There are also signs that US stimulus transfers improved food security. When schools began to close, the government expanded access to food stamps to families with children through a new program called Pandemic Electronic Benefits Transfer, which was primarily meant to offset the loss of school-provided meals. Because the benefit rolled out at different times in different states, researchers at the Brookings Institution were able to compare rates of food insecurity in similar households with and without it. In July, they reported that in the first week after the benefit is initiated, the rate of hunger among children fell 11%—and that nationwide, the program likely lifted between 2.7 million and 3.9 million children out of hunger.
Lisa Gennetian, a Duke University economist who studies cash transfers, said she hopes that the pandemic can be a learning opportunity—not just about the benefits of cash transfers, but about how to provide them effectively.
Around 12 million Americans, for example, didn’t automatically qualify for the $1,200 stimulus check; their incomes are too low to require federal income tax returns, so the IRS required additional documentation before sending out the checks.
“One thing that was readily apparent to me the US just really lacks infrastructure to do this well,” said Gennetian. “Even once we had political will to get money out into the hands of people, we didn’t have a good mechanism to do that.”
The cumbersome bureaucracy meant that many of those 12 million families, a disproportionate share of whom are Black or Latino, didn’t know the benefit even existed, or struggled with the digital paperwork required to access it, said Seth Distefano, policy outreach director at the West Virginia Center on Budget and Policy. Distefano has been giving virtual training sessions to local social workers on the steps to apply, in the hope that more families will finish their applications before the Nov. 21 deadline.

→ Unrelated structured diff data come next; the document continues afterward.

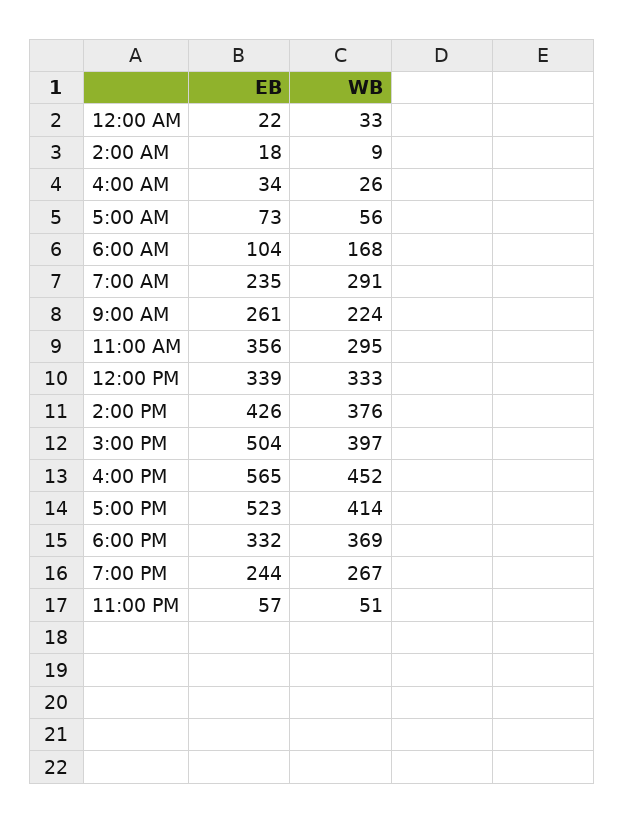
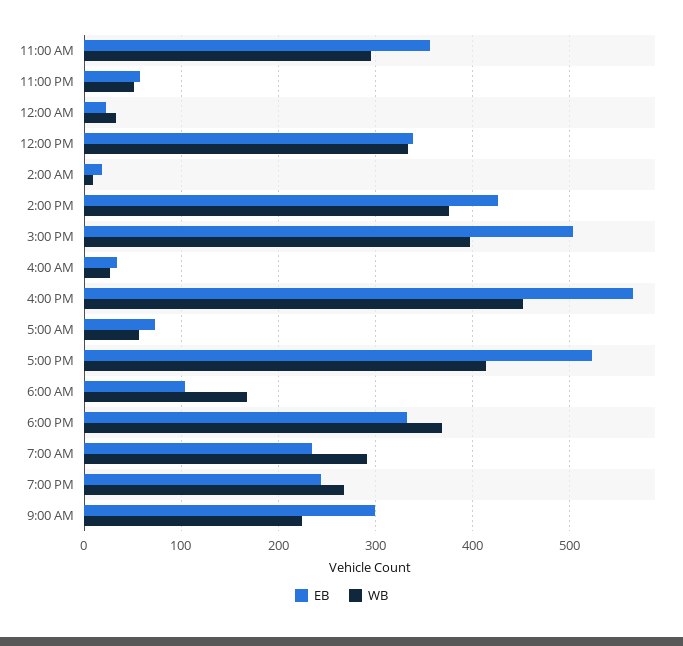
EB, 9:00 AM: 261 -> 300

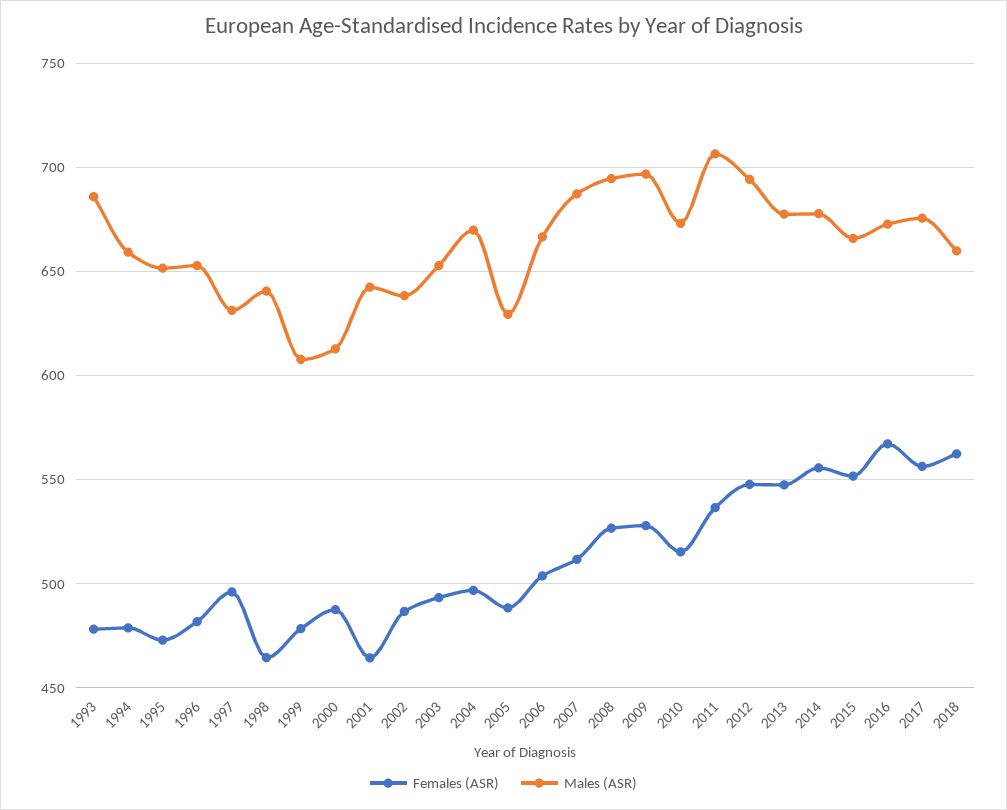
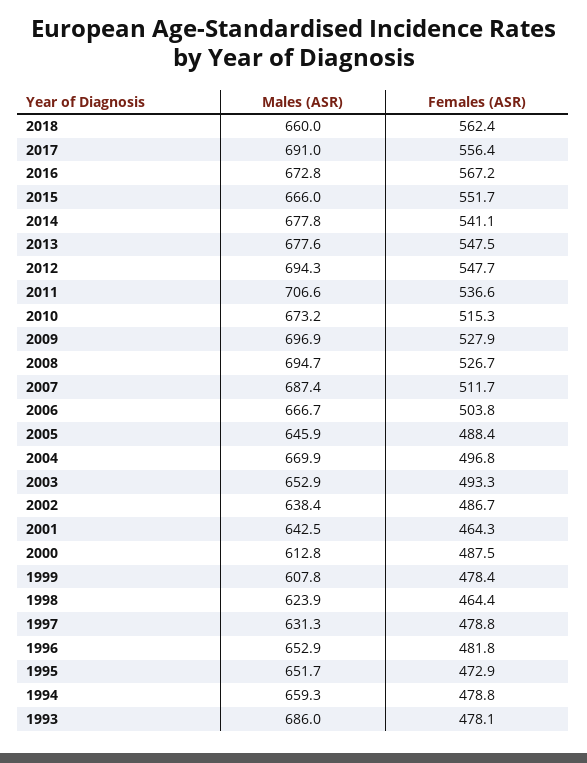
Females (ASR), 1997: 495 -> 478.8
Males (ASR), 1998: 640 -> 623.9
Males (ASR), 2005: 630 -> 645.9
Females (ASR), 2014: 555 -> 541.1
Males (ASR), 2017: 675 -> 691

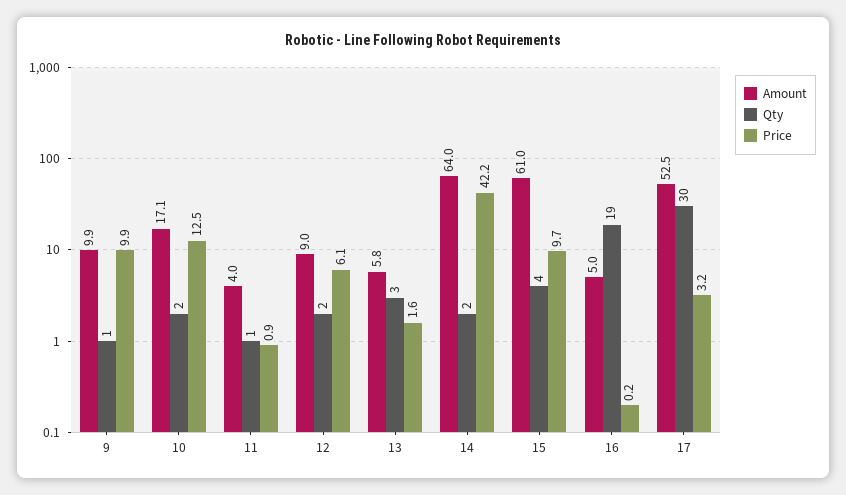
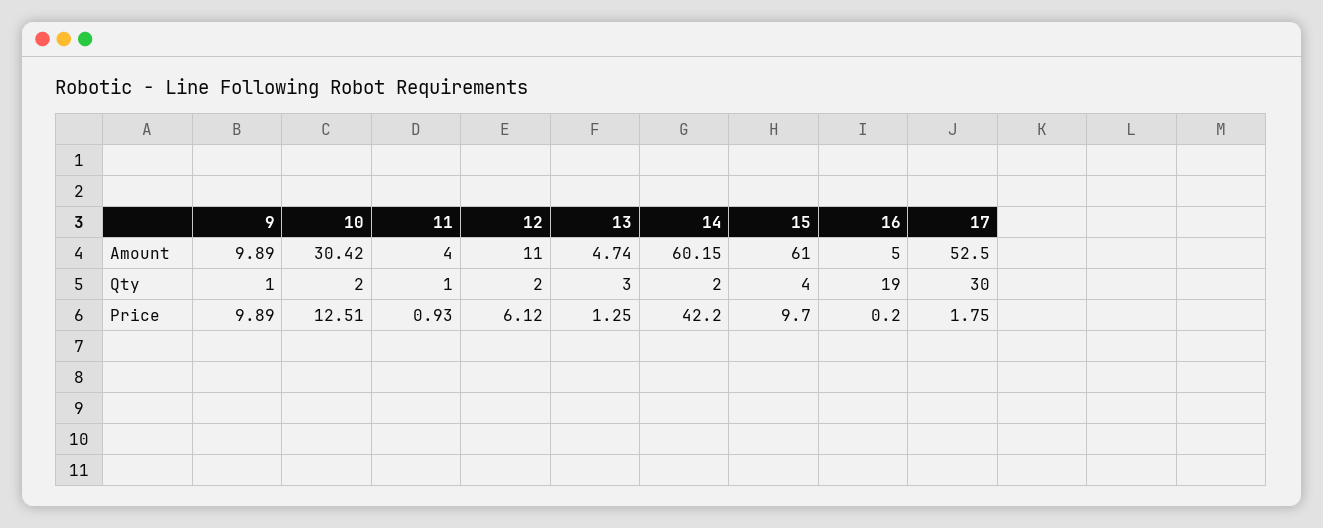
Amount, 10: 17.1 -> 30.42
Amount, 12: 9 -> 11
Amount, 13: 5.8 -> 4.74
Price, 13: 1.6 -> 1.25
Amount, 14: 64 -> 60.15
Price, 17: 3.2 -> 1.75

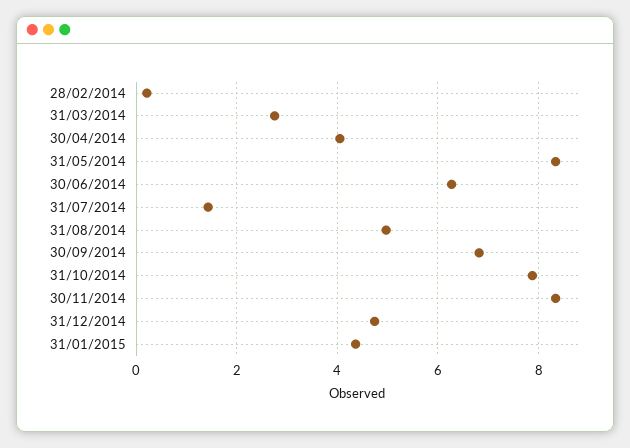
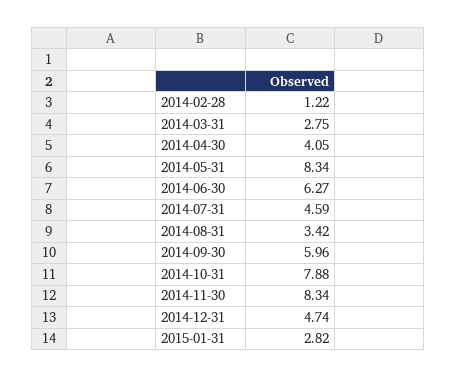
28/02/2014: 0.2 -> 1.22
31/07/2014: 1.4 -> 4.59
31/08/2014: 5 -> 3.42
30/09/2014: 6.8 -> 5.96
31/01/2015: 4.4 -> 2.82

But even for those who can access the benefits, a single payment doesn’t go very far, according to the limited research on UBI. That’s another finding of the Kenya study: Families whose payments are spread out over a longer period tend to experience better health and hunger outcomes. Those households may be more able to take advantage of their income stability to make long-term investments.
In other words, in order for cash transfers to work best, they can’t be limited to times of crisis.
“UBI has a mentally and economically liberating effect,” Suri said. “Not having to worry about how to feed your kids every day makes you feel better. And if I don’t have to worry about all this other stuff, does that let me be the best version of myself?”